* _What you should do_:
Copy every line of the records that includes the word "accredited".

* _Data to process_:

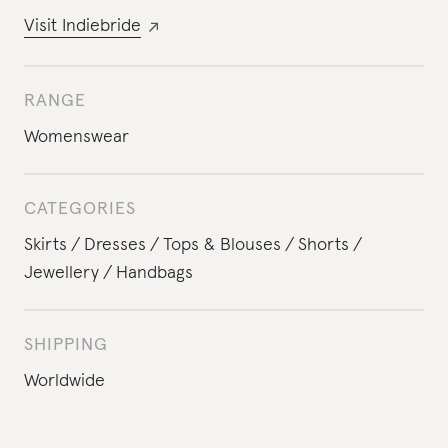
Visit
Indiebride
RANGE
Womenswear
CATEGORIES
Skirts
Dresses
Tops & Blouses
Shorts
Jewellery
Handbags
SHIPPING
Worldwide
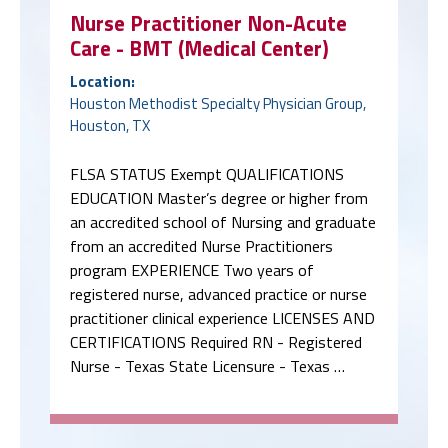
Nurse Practitioner Non-Acute
Care - BMT (Medical Center)
Location:
Houston Methodist Specialty Physician Group,
Houston, TX
FLSA STATUS Exempt QUALIFICATIONS
EDUCATION Master’s degree or higher from
an accredited school of Nursing and graduate
from an accredited Nurse Practitioners
program EXPERIENCE Two years of
registered nurse, advanced practice or nurse
practitioner clinical experience LICENSES AND
CERTIFICATIONS Required RN - Registered
Nurse - Texas State Licensure - Texas …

* _Task result_:
an accredited school of Nursing and graduate
from an accredited Nurse Practitioners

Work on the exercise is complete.